Kemal nereye koşuyor?
Siyaset ülkeyi yönetmek için yapılır. Siyaset yaparken dürüst olmak ve ahlaka aykırı yollara başvurmamak temel kuraldır. Ancak müzmin muhalefet partisi CHP’nin genel başkanı yalan ve iftirayı siyasetinin temel sacayağı haline getirip farklı bir tablo çiziyor. Bu şekilde sadece siyasilerin değil halkın da nefretini topluyor.
Çorum’da Kemal Kılıçdaroğlu’nun başına gelen olay, bir
siyasetçinin yaşayabileceği en acı hadisedir. Demokraside siyasetçi halkı ile
seçmeniyle var olan kişidir. Eğer halk sizden nefret ediyorsa, sizi milli
değerlerimize ihanet içinde görüyorsa makamı mevkiyi bırakıp gitmeniz, yahut
başınızı iki elinizin arasına alıp düşünmeniz gerekir.
Vatandaş parti başkanlarını, siyasi liderleri merak eder.

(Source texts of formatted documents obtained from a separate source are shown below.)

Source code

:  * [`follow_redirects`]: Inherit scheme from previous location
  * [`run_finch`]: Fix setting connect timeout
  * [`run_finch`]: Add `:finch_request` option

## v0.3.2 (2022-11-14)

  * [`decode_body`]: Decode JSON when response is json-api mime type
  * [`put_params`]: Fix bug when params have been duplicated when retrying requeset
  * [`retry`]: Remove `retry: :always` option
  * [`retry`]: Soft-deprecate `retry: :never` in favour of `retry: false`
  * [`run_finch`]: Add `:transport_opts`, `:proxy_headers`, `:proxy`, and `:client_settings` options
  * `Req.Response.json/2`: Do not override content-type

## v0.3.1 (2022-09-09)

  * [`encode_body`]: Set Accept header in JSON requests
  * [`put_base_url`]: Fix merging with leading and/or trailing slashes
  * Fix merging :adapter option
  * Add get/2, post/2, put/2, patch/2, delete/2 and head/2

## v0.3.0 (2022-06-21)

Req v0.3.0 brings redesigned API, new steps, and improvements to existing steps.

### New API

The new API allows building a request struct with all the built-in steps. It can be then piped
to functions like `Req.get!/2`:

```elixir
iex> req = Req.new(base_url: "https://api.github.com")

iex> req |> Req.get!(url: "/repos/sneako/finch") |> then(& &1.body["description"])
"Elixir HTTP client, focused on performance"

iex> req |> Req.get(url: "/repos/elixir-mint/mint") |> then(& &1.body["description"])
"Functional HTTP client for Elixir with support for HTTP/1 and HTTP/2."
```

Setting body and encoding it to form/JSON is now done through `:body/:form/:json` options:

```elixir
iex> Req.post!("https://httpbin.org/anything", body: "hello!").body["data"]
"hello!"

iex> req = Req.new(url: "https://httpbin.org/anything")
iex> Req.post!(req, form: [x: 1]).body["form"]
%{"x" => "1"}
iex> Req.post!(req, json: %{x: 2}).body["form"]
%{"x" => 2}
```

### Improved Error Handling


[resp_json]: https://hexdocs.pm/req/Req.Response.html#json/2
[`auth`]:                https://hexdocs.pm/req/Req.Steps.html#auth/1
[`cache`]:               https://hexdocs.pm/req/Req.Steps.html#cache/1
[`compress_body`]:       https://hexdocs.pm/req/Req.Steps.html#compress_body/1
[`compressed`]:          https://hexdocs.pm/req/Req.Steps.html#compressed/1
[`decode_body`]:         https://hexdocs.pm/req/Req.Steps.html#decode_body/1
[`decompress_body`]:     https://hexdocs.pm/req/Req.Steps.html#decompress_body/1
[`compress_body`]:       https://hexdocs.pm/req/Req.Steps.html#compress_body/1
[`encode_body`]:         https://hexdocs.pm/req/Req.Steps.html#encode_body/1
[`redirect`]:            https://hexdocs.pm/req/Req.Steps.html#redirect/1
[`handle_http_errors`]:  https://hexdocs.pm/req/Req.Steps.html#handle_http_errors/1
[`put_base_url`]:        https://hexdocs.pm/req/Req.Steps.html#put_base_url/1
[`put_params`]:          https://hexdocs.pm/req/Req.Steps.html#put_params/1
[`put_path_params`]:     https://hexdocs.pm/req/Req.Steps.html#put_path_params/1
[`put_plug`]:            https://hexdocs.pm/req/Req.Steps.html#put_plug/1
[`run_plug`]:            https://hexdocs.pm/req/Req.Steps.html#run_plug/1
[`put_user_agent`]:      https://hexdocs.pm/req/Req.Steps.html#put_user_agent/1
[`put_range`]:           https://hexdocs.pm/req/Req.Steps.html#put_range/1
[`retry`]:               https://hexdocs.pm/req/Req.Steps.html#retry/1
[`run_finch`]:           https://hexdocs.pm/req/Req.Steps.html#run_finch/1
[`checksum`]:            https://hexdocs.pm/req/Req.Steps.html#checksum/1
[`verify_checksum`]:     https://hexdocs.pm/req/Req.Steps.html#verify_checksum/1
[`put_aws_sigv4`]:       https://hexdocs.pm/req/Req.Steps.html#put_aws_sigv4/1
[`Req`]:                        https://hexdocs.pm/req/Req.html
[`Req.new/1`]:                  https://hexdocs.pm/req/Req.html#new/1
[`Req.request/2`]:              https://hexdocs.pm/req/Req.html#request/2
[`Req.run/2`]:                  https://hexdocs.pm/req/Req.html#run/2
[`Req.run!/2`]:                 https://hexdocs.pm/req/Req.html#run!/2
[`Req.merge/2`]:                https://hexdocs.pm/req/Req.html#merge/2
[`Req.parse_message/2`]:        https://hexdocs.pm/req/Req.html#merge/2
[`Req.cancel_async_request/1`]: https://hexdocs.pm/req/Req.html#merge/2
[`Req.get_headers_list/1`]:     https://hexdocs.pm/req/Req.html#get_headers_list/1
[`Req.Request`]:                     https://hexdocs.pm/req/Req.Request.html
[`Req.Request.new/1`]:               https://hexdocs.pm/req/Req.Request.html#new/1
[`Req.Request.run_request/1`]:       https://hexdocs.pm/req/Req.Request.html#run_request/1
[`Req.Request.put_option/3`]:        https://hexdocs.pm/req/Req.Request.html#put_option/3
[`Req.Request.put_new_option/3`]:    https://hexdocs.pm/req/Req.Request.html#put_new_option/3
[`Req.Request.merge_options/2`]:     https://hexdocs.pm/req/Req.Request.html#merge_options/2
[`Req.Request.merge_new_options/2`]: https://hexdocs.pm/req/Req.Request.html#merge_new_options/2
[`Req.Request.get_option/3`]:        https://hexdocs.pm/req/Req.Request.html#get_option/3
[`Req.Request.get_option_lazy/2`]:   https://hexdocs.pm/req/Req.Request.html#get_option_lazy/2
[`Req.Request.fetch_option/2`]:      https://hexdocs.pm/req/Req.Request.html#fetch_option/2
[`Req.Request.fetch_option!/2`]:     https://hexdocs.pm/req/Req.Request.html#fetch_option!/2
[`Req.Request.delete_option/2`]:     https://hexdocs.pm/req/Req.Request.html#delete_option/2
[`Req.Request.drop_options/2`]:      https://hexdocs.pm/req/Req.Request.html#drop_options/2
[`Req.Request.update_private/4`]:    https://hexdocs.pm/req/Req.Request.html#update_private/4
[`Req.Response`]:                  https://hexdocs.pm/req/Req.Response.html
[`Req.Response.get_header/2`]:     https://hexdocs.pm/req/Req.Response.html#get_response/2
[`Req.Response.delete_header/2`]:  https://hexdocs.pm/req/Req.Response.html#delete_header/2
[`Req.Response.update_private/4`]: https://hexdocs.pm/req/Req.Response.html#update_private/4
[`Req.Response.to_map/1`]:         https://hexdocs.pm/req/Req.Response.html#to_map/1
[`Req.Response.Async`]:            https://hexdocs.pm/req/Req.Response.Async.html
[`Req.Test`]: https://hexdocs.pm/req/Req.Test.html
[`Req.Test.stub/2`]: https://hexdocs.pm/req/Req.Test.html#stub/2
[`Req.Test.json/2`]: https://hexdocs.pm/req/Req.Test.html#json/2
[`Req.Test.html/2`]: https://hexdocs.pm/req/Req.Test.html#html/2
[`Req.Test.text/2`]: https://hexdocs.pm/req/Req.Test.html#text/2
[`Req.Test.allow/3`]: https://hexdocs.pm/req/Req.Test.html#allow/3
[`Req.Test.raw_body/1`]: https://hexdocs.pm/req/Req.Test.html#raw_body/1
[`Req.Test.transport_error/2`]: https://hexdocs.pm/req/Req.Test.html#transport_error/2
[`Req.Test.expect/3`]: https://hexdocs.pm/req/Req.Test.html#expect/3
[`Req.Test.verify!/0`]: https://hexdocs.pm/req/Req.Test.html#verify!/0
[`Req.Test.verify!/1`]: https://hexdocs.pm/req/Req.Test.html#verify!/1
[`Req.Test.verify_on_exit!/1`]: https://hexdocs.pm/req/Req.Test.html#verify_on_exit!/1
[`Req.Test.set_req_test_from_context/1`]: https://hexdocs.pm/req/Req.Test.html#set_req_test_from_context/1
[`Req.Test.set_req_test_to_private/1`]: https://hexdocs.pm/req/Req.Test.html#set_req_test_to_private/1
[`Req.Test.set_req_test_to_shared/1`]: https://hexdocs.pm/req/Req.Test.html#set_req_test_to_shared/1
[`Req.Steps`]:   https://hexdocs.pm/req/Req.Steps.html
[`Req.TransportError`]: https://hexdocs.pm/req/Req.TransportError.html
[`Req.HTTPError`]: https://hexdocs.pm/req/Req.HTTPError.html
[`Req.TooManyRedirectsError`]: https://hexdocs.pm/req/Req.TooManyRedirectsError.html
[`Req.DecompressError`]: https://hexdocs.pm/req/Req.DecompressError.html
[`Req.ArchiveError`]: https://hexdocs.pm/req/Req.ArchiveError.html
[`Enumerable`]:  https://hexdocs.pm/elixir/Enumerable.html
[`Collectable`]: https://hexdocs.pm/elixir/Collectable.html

Onunla konuşmayı, yakın olmayı, çocuğunu sevmesini, hatıra kalacak bir fotoğraf
çektirmeyi arzu eder. Diyeceksiniz ki, “Pandemi var, Çorum’da torununu
sevdirmek istemeyen anneanne, tehlikeden kaçmak istemiştir.” Hayır, Kılıçdaroğlu’na
tepki veren M.A.’nın açıklamalarından anlıyoruz ki, “Çocuğuma dokunma” demesi,
Kılıçdaroğlu’nun milli reflekslerimizle ters düşmesinden kaynaklanıyor.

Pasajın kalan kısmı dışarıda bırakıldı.